Work instruction 1:
Decide whether each statement below agrees with the passage about the FAL rifle, answering yes or no and quoting the deciding words of the passage: (a) the FAL originated at FN Herstal in Belgium; (b) the United States military adopted the FAL; (c) metric and inch FAL parts are fully interchangeable.
Work instruction 2:
Copy the stretch of the records from their start through the line containing "对请求的响应，解析为 XML 并作为 Document 对象返回。", with both ends included. Leave the pictures out of your copy.

--- Excerpt provided Enclosed Below ---

The first time I shouldered a well-sorted FAL, it wasn’t the weight or the caliber that stayed with me. It was the rhythm of the rifle. The bolt carrier glided, the rear sight clicked positively, and the gas regulator felt like a proper tool rather than an afterthought. A minute later, a buddy handed me a Commonwealth L1A1 with a folding charging handle and a different personality entirely. Same family, different manners. That moment sums up the FAL experience for buyers and collectors: there is no single FAL, only a lineage of rifles that tell their story through details.
Why the FAL still matters
Born in Belgium at FN Herstal and fielded broadly during the Cold War, the FAL earned its place as the right arm of the free world. It saw adoption or use in more than 90 countries, with the notable absence of the United States military, and it remains one of the most widely encountered battle rifles historically. It is gas operated with a short-stroke piston and, importantly for owners today, features an adjustable gas regulator so you can tune the rifle to conditions and ammunition. That adjustability is part of its appeal to shooters as much as its history is to collectors. For a succinct modern overview, see the DS Arms FAL overview, and for brand heritage, visit FN’s official site.
From a buyer’s seat, the FAL platform offers several lanes: original-pattern rifles from noted factories, Commonwealth L1A1 variants, para folders, and the large world of kit-built semi-auto rifles assembled on commercial receivers. Each lane has its own strengths and quirks. Knowing what you are looking at saves you time, money, and headaches.
Metric vs inch: what it actually means
When people say metric or inch about the FAL, they are talking about two broad families of pattern and specification rather than a single part. Metric FALs were the standard in most producing countries, including Austria, Brazil, Israel, Argentina, and South Africa. Inch-pattern rifles were the Commonwealth versions made in the United Kingdom and Australia as the L1A1 Self Loading Rifle, and in Canada as the C1. India also produced rifles without license in both general patterns. These distinctions are well summarized on the FN FAL Wikipedia page.
A practical takeaway for buyers: parts between metric and inch are not fully interchangeable. Even where something seems like it should swap, minor differences in construction can add up. DS Arms builds to the metric pattern today, while many surplus parts sets in North America trace back to British and Australian L1A1s. Some commercial rifles mixed these streams, which is fine if you understand what is compatible and what is not.
Don’t treat metric as better or inch as better. Treat them as cousins. The buyer’s job is to make sure the rifle in hand is consistent in its pattern or, if it is a mixed-pattern build, that the mix is understood and functional.

--- End of Enclosed Excerpt provided ---
--- Supplied information Enclosed Below ---

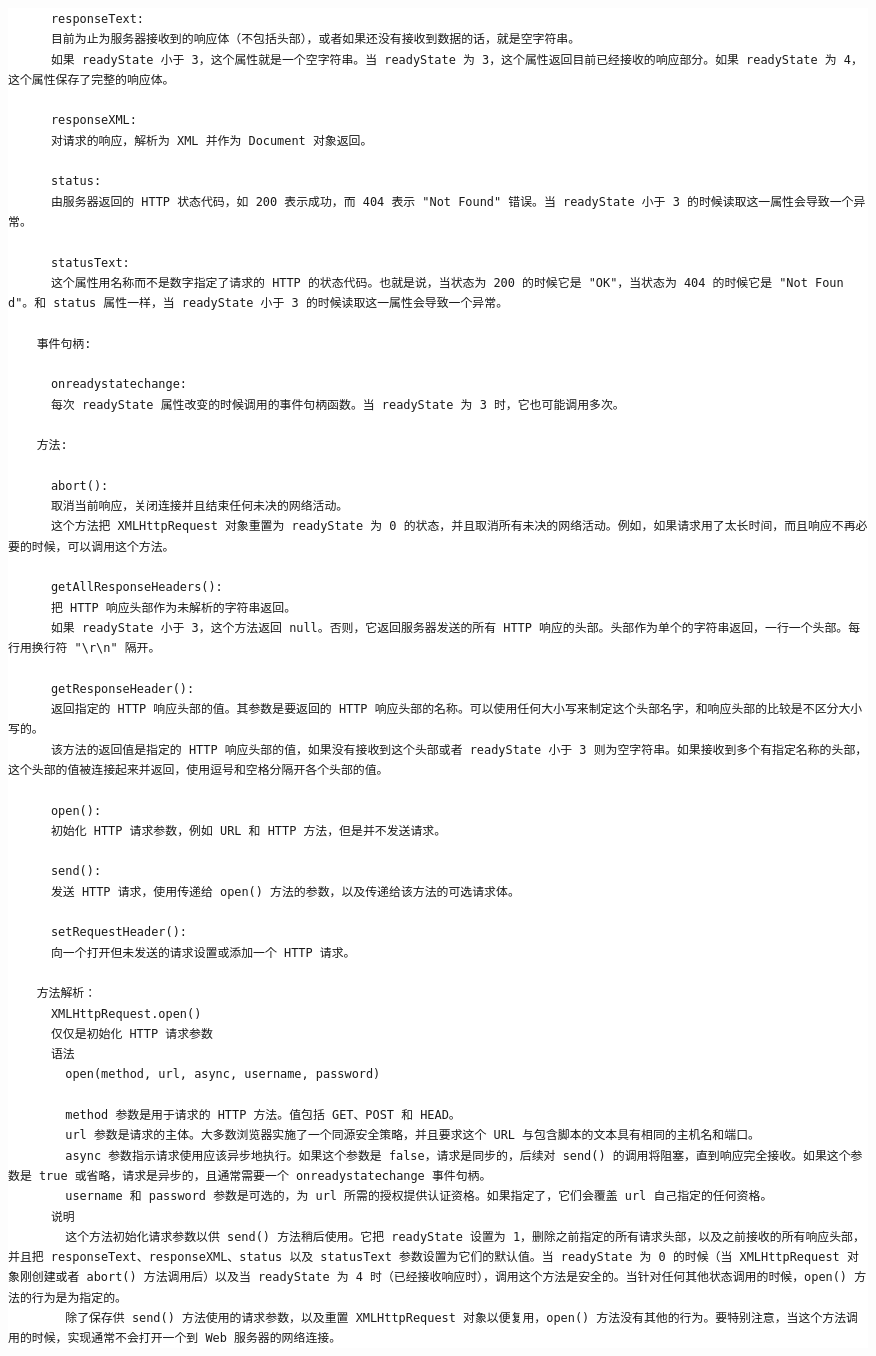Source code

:           responseText:
          目前为止为服务器接收到的响应体（不包括头部），或者如果还没有接收到数据的话，就是空字符串。
          如果 readyState 小于 3，这个属性就是一个空字符串。当 readyState 为 3，这个属性返回目前已经接收的响应部分。如果 readyState 为 4，这个属性保存了完整的响应体。

          responseXML:
          对请求的响应，解析为 XML 并作为 Document 对象返回。

          status:
          由服务器返回的 HTTP 状态代码，如 200 表示成功，而 404 表示 "Not Found" 错误。当 readyState 小于 3 的时候读取这一属性会导致一个异常。

          statusText:
          这个属性用名称而不是数字指定了请求的 HTTP 的状态代码。也就是说，当状态为 200 的时候它是 "OK"，当状态为 404 的时候它是 "Not Found"。和 status 属性一样，当 readyState 小于 3 的时候读取这一属性会导致一个异常。

        事件句柄:

          onreadystatechange:
          每次 readyState 属性改变的时候调用的事件句柄函数。当 readyState 为 3 时，它也可能调用多次。

        方法:

          abort():
          取消当前响应，关闭连接并且结束任何未决的网络活动。
          这个方法把 XMLHttpRequest 对象重置为 readyState 为 0 的状态，并且取消所有未决的网络活动。例如，如果请求用了太长时间，而且响应不再必要的时候，可以调用这个方法。

          getAllResponseHeaders():
          把 HTTP 响应头部作为未解析的字符串返回。
          如果 readyState 小于 3，这个方法返回 null。否则，它返回服务器发送的所有 HTTP 响应的头部。头部作为单个的字符串返回，一行一个头部。每行用换行符 "\r\n" 隔开。

          getResponseHeader():
          返回指定的 HTTP 响应头部的值。其参数是要返回的 HTTP 响应头部的名称。可以使用任何大小写来制定这个头部名字，和响应头部的比较是不区分大小写的。
          该方法的返回值是指定的 HTTP 响应头部的值，如果没有接收到这个头部或者 readyState 小于 3 则为空字符串。如果接收到多个有指定名称的头部，这个头部的值被连接起来并返回，使用逗号和空格分隔开各个头部的值。

          open():
          初始化 HTTP 请求参数，例如 URL 和 HTTP 方法，但是并不发送请求。

          send():
          发送 HTTP 请求，使用传递给 open() 方法的参数，以及传递给该方法的可选请求体。

          setRequestHeader():
          向一个打开但未发送的请求设置或添加一个 HTTP 请求。

        方法解析：
          XMLHttpRequest.open()
          仅仅是初始化 HTTP 请求参数
          语法
            open(method, url, async, username, password)
            
            method 参数是用于请求的 HTTP 方法。值包括 GET、POST 和 HEAD。
            url 参数是请求的主体。大多数浏览器实施了一个同源安全策略，并且要求这个 URL 与包含脚本的文本具有相同的主机名和端口。
            async 参数指示请求使用应该异步地执行。如果这个参数是 false，请求是同步的，后续对 send() 的调用将阻塞，直到响应完全接收。如果这个参数是 true 或省略，请求是异步的，且通常需要一个 onreadystatechange 事件句柄。
            username 和 password 参数是可选的，为 url 所需的授权提供认证资格。如果指定了，它们会覆盖 url 自己指定的任何资格。
          说明
            这个方法初始化请求参数以供 send() 方法稍后使用。它把 readyState 设置为 1，删除之前指定的所有请求头部，以及之前接收的所有响应头部，并且把 responseText、responseXML、status 以及 statusText 参数设置为它们的默认值。当 readyState 为 0 的时候（当 XMLHttpRequest 对象刚创建或者 abort() 方法调用后）以及当 readyState 为 4 时（已经接收响应时），调用这个方法是安全的。当针对任何其他状态调用的时候，open() 方法的行为是为指定的。
            除了保存供 send() 方法使用的请求参数，以及重置 XMLHttpRequest 对象以便复用，open() 方法没有其他的行为。要特别注意，当这个方法调用的时候，实现通常不会打开一个到 Web 服务器的网络连接。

--- End of Enclosed Supplied information ---

Response box 1:
(a) Yes: "Born in Belgium at FN Herstal"
(b) No: "with the notable absence of the United States military"
(c) No: "parts between metric and inch are not fully interchangeable"

Response box 2:
Source code

:           responseText:
          目前为止为服务器接收到的响应体（不包括头部），或者如果还没有接收到数据的话，就是空字符串。
          如果 readyState 小于 3，这个属性就是一个空字符串。当 readyState 为 3，这个属性返回目前已经接收的响应部分。如果 readyState 为 4，这个属性保存了完整的响应体。

          responseXML:
          对请求的响应，解析为 XML 并作为 Document 对象返回。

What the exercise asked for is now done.